**TASK DESCRIPTION:** Retrieve every line of the data holding the word "срок".

Document layout analysis data:
● ● ●
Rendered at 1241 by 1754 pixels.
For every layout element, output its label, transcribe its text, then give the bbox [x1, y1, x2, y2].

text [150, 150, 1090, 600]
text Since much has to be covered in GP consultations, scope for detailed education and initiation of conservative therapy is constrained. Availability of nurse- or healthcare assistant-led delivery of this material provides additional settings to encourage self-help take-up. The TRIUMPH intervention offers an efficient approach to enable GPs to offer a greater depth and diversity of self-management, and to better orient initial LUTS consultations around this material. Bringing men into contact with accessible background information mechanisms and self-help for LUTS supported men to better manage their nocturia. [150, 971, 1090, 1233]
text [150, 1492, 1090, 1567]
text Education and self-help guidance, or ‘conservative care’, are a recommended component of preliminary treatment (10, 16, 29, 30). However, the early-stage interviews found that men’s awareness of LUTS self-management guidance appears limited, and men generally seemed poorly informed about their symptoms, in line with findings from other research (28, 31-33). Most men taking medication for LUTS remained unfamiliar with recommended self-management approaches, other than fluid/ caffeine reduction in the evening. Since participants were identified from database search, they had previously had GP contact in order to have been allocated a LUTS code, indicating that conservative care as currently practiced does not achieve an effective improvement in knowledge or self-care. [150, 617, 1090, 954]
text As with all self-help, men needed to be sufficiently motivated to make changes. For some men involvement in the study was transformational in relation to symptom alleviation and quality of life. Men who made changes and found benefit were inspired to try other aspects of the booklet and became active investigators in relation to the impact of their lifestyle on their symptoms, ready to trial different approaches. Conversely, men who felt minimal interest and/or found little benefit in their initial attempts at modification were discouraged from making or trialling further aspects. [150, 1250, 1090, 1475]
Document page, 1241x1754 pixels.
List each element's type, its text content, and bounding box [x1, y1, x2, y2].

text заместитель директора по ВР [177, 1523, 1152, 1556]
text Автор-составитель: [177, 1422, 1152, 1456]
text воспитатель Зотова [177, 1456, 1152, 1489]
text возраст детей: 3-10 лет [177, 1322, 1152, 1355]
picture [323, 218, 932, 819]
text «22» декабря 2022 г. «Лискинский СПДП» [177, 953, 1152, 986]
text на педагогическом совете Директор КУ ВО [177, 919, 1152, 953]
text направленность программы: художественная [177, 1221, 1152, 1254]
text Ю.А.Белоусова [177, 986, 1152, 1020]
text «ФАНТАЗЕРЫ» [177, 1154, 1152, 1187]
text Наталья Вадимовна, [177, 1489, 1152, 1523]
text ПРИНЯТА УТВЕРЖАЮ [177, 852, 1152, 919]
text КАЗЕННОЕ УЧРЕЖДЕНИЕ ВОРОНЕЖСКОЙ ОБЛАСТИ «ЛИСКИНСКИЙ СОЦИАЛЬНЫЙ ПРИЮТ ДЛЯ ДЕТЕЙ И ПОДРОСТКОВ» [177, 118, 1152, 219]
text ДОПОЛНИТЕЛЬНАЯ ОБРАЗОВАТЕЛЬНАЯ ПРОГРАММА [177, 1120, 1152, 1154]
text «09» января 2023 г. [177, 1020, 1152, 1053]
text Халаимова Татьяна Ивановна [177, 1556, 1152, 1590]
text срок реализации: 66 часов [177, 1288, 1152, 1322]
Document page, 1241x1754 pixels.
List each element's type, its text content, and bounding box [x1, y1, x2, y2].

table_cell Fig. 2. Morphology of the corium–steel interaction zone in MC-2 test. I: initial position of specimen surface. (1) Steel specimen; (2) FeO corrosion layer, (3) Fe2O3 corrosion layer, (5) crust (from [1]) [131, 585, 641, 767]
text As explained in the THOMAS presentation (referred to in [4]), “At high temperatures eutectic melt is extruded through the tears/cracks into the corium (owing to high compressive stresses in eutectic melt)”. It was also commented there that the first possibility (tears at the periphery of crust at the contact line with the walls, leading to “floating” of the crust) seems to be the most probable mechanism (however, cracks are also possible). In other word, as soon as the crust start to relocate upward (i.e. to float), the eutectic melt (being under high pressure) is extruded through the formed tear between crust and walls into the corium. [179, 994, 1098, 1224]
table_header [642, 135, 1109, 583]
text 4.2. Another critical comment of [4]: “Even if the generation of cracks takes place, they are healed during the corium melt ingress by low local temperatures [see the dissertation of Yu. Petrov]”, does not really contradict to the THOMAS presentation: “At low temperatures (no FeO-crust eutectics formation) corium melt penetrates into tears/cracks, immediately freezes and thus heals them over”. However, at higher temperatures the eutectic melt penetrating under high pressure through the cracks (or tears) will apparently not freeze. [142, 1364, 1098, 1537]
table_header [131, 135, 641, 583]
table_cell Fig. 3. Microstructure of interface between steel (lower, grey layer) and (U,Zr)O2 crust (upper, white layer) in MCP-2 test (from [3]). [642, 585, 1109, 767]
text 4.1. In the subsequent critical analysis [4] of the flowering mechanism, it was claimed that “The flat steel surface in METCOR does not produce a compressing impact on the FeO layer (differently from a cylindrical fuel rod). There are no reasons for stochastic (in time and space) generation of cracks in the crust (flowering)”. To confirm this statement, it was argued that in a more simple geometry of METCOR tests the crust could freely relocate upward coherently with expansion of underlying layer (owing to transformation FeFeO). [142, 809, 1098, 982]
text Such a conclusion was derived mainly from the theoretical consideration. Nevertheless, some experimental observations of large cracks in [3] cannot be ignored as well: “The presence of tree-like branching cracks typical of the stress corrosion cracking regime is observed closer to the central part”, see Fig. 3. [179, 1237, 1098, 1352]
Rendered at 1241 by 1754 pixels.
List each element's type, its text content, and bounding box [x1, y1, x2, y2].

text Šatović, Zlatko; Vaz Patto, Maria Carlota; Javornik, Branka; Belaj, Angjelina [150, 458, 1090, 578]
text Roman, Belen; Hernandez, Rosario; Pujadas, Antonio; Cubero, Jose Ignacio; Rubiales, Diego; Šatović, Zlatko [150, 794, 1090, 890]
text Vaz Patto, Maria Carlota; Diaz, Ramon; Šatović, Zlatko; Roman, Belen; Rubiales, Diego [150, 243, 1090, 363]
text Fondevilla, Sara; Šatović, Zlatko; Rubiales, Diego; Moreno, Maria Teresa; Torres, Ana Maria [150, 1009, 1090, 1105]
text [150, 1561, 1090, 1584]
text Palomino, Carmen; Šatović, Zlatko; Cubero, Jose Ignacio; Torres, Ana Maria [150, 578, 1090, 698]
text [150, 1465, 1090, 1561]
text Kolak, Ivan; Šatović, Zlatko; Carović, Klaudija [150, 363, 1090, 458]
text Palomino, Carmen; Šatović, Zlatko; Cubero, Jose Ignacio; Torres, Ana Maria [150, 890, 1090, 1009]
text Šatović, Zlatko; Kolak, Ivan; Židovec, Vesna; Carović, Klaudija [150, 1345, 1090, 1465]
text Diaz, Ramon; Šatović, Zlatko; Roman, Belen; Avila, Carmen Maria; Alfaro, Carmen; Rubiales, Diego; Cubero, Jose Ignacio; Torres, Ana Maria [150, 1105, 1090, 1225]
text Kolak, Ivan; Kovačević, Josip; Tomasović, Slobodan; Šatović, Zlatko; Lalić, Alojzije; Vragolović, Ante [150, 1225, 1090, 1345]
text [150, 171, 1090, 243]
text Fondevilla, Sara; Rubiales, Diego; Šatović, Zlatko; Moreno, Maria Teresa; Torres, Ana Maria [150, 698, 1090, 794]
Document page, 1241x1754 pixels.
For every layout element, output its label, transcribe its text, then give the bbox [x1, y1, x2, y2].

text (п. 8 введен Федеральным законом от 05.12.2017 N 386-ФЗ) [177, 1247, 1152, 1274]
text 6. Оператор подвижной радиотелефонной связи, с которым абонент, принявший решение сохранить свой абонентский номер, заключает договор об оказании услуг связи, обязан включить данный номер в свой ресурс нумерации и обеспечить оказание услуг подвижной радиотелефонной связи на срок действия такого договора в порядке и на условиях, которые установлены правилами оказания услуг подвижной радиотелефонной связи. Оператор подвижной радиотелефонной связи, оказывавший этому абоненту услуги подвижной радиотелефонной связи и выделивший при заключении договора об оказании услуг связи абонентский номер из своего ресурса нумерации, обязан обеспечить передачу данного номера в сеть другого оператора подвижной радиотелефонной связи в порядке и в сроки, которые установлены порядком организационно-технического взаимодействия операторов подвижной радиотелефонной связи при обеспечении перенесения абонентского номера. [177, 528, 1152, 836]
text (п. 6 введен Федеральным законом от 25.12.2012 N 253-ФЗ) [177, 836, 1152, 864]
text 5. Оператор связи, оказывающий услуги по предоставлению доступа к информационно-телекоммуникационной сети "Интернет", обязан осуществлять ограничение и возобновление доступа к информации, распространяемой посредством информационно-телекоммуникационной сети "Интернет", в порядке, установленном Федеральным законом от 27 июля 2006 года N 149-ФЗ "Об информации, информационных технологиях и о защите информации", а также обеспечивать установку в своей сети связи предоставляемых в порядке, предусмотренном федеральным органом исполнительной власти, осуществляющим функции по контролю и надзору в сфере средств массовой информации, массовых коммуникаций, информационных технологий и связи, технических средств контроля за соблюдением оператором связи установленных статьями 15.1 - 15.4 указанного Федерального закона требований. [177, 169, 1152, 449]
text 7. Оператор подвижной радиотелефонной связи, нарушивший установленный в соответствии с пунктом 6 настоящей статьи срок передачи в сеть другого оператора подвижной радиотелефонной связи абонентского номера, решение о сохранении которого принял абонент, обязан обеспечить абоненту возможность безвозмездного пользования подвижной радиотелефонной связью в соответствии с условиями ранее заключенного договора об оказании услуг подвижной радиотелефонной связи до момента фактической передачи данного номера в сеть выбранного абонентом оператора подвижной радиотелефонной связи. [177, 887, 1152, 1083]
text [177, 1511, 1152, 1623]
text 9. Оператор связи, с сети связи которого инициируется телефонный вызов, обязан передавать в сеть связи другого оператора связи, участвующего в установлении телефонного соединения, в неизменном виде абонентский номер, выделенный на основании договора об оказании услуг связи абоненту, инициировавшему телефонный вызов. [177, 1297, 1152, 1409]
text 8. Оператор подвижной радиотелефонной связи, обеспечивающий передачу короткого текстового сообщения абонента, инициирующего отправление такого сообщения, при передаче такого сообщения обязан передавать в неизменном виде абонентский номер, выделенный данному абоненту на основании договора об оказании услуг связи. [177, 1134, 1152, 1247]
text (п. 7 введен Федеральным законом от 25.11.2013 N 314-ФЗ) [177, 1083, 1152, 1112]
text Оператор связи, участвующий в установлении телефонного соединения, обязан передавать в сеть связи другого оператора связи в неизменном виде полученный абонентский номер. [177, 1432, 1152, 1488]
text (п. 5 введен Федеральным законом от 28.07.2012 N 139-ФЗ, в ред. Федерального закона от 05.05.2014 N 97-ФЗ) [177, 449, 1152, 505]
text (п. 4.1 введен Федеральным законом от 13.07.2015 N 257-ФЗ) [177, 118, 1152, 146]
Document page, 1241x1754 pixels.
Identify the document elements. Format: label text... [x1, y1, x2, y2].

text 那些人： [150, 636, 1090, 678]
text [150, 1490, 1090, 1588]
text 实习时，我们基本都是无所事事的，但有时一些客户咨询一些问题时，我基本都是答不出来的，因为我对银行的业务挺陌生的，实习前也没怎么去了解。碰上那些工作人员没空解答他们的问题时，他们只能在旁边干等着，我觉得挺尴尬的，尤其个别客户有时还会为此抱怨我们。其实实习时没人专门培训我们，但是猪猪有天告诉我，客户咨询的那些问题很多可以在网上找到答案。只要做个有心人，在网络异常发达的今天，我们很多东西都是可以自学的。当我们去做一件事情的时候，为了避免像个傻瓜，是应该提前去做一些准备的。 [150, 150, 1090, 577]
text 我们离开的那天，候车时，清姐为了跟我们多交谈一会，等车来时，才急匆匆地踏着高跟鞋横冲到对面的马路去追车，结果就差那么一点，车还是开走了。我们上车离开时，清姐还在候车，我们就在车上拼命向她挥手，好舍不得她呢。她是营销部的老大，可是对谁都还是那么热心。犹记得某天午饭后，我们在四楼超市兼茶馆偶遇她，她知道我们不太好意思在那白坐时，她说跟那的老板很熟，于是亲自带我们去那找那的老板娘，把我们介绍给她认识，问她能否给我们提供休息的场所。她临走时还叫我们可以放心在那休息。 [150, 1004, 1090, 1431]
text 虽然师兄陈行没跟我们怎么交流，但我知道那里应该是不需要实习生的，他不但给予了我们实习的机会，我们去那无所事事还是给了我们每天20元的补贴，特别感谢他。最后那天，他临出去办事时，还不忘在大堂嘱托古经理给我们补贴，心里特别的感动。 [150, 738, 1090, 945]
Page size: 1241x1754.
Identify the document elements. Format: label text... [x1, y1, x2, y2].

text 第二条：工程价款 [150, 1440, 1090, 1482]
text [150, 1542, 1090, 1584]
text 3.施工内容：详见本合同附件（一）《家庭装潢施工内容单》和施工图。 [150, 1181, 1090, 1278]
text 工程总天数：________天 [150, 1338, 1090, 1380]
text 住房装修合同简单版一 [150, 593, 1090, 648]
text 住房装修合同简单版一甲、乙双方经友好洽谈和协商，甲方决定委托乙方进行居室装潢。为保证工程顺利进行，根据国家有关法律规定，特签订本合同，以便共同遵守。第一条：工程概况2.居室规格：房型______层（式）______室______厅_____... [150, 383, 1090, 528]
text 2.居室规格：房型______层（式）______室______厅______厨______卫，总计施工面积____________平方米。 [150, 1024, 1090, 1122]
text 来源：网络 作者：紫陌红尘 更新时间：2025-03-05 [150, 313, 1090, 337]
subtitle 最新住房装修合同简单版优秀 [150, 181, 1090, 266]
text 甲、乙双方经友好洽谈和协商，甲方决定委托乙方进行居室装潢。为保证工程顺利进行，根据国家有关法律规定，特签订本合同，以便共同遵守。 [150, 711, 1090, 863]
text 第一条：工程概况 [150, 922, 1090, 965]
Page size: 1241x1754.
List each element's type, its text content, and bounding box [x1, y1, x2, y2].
● ● ●
**WRITTEN SOLUTION:**
text срок реализации: 66 часов [177, 1288, 1152, 1322]
text 6. Оператор подвижной радиотелефонной связи, с которым абонент, принявший решение сохранить свой абонентский номер, заключает договор об оказании услуг связи, обязан включить данный номер в свой ресурс нумерации и обеспечить оказание услуг подвижной радиотелефонной связи на срок действия такого договора в порядке и на условиях, которые установлены правилами оказания услуг подвижной радиотелефонной связи. Оператор подвижной радиотелефонной связи, оказывавший этому абоненту услуги подвижной радиотелефонной связи и выделивший при заключении договора об оказании услуг связи абонентский номер из своего ресурса нумерации, обязан обеспечить передачу данного номера в сеть другого оператора подвижной радиотелефонной связи в порядке и в сроки, которые установлены порядком организационно-технического взаимодействия операторов подвижной радиотелефонной связи при обеспечении перенесения абонентского номера. [177, 528, 1152, 836]
text 7. Оператор подвижной радиотелефонной связи, нарушивший установленный в соответствии с пунктом 6 настоящей статьи срок передачи в сеть другого оператора подвижной радиотелефонной связи абонентского номера, решение о сохранении которого принял абонент, обязан обеспечить абоненту возможность безвозмездного пользования подвижной радиотелефонной связью в соответствии с условиями ранее заключенного договора об оказании услуг подвижной радиотелефонной связи до момента фактической передачи данного номера в сеть выбранного абонентом оператора подвижной радиотелефонной связи. [177, 887, 1152, 1083]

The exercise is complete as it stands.